Although upper back pain is not a very common spinal disorder, it can
cause significant discomfort and pain when it does occur. The most common
causes of upper back pain are muscular irritation (myofascial pain) and
joint dysfunction.
There can be an injury to a disc in the upper back (such as a thoracic
herniated disc or degenerated disc) that causes upper back
pain, but such injuries are very rare.
It is important to note that the thoracic spine (also called upper back,
middle back, or mid-back) is very different in form and function than the cervical
spine (neck) or the lumbar spine (lower back). While the neck and
lower back are designed to provide us with mobility, the thoracic spine is
designed to be very strong and stable to allow us to stand upright and to
protect the vital internal organs in the chest. Because this section of the
spinal column has a great deal of stability and only limited movement, there is
generally little risk of injury or degeneration over time in the upper back.
The word "thoracic" means pertaining to the chest, and the thoracic
spine (also called the upper back or mid-back) is the portion of the
spinal column that corresponds to the chest area.
·
Twelve
vertebrae in the middle of the spine with ribs attached make up the thoracic
spine. When viewed from the side, this section of the spine is slightly
concave.
·
Each
vertebra in the thoracic spine is connected to a rib on both sides at every
level and these in turn meet in the front and attach to the sternum (the
breastbone). This creates a cage (the thoracic cage) that provides structural protection
for the vital organs of the heart, lungs, and liver, and also creates a cavity
for the lungs to expand and contract.
·
The upper
nine ribs start at the spine, curve around and are joined at the front of the
chest. Because the ribs are firmly attached at the back (the spine) and the
front (the sternum), they allow for very limited motion in the spine.
·
The lower
three ribs do not join together at the front, but do function to protect the
vital organs while allowing for slightly more motion.
·
The joints
between the bottom thoracic vertebra (T12) and the top lumber vertebra (L1 in
the lower back) allow twisting movement from
·
Corpectomy(or Vertebrectomy): Occasionally,
surgeons will need to take out the entire vertebral body because disc material
becomes lodged between the vertebral body and the spinal cord and cannot be
removed by a discectomy alone. In other cases, bone
spurs (osteophytes) form between the vertebral body and spinal cord. In
these situations, the entire vertebral body may need to be removed to gain
access to the disc material that's pressing on your nerve-that's a corpectomy.
·
Discectomy: If you have a bulging disc or a herniated
disc, it may be pressing on your nerves. In a discectomy, the surgeon will
remove all or part of the disc. The surgeon can do a discectomy using a
minimally invasive approach.
Minimally invasive means that there are smaller incisions and the surgeon works with a microscope and very small surgical tools. You'll have a shorter recovery period if you have a minimally invasive discectomy.

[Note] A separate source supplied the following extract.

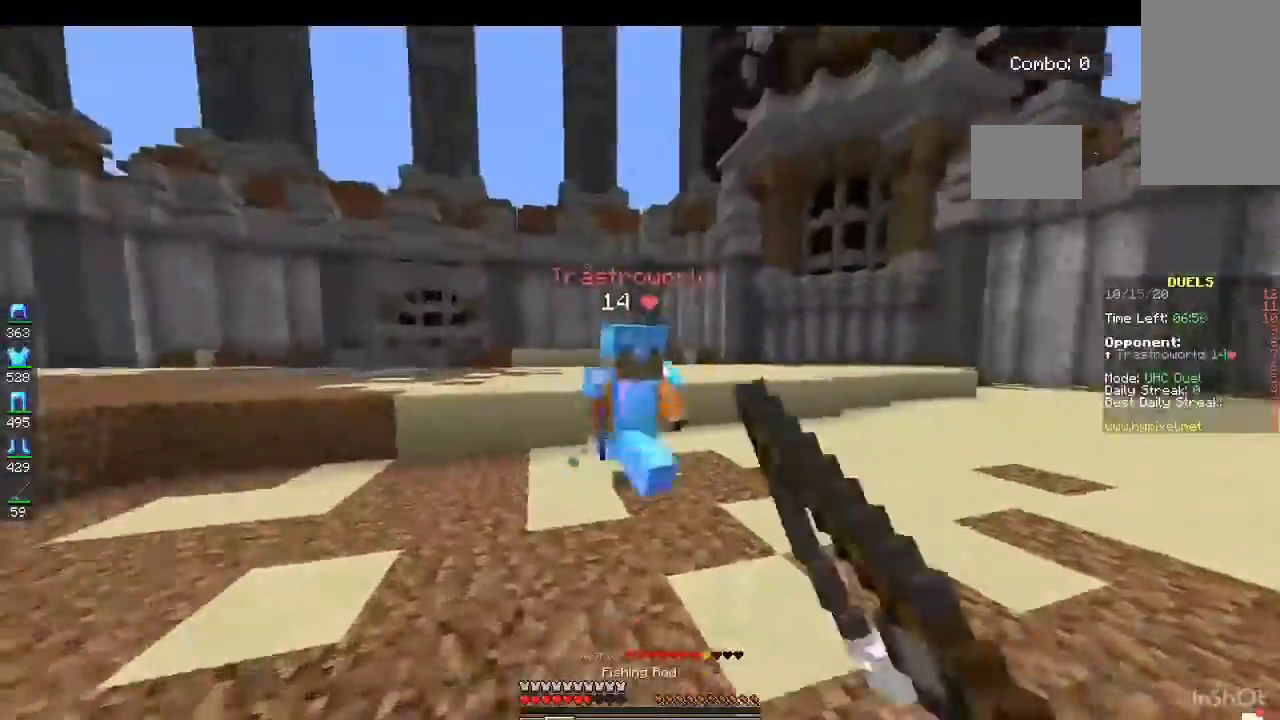
{"keys": ["w"], "mouse": ["left"], "events": [[33, "a", "down"], [133, "a", "up"], [133, "mouse_right", "up"], [167, "mouse_left", "down"]]}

Minimally invasive means that there are smaller incisions and the surgeon works with a microscope and very small surgical tools. You'll have a shorter recovery period if you have a minimally invasive discectomy.
·
Facetectomy: There are joints in your spine are called facet
joints; they help stabilize your spine. However, facet joints can put pressure
on a nerve. Ectomy means "removal of." So a facetectomy involves
removing the facet joint to reduce that pressure.
·
Foraminotomy: If part of the disc or a bone spur
(osteophyte) is pressing on a nerve as it leaves the vertebra (through an exit
called the foramen), a foraminotomy may be done. Otomy means "to make an
opening." So a foraminotomy is making the opening of the foramen larger,
so the nerve can exit without being compressed.
·
Laminectomy: At the back of each vertebra, you have a bony plate
that protects your spinal canal and spinal cord; it's called the lamina. It may
be pressing on your spinal cord, so the surgeon may make more room for the cord
by removing all or part of the lamina.
·
Laminotomy: Similar to the foraminotomy, a laminotomy makes a
larger opening, this time in your bony plate protecting your spinal canal and
spinal cord (the lamina). The lamina may be pressing on a nerve structure, so
the surgeon may make more room for the nerves using a laminotomy.
After part of a disc or vertebra has been taken out, your spine may be unstable,
meaning that it moves in abnormal ways. That makes you more at risk for serious
neurological injury, and you don't want that. The surgeon will need to
stabilize your spine. Traditionally, this has been done with a fusion.
In spine stabilization by fusion, the surgeon creates an environment
where the bones in your spine will fuse together over time (usually over
several months or longer). The surgeon uses a bone graft (usually using bone
from your own body, but it's possible to use donor bone as well) or a
biological substance (which will stimulate bone growth). Your surgeon may use
spinal instrumentation—wires, cables, screws, rods, and plates—to increase
stability as the bones fuse. The fusion will stop movement between the
vertebrae, providing long-term stability.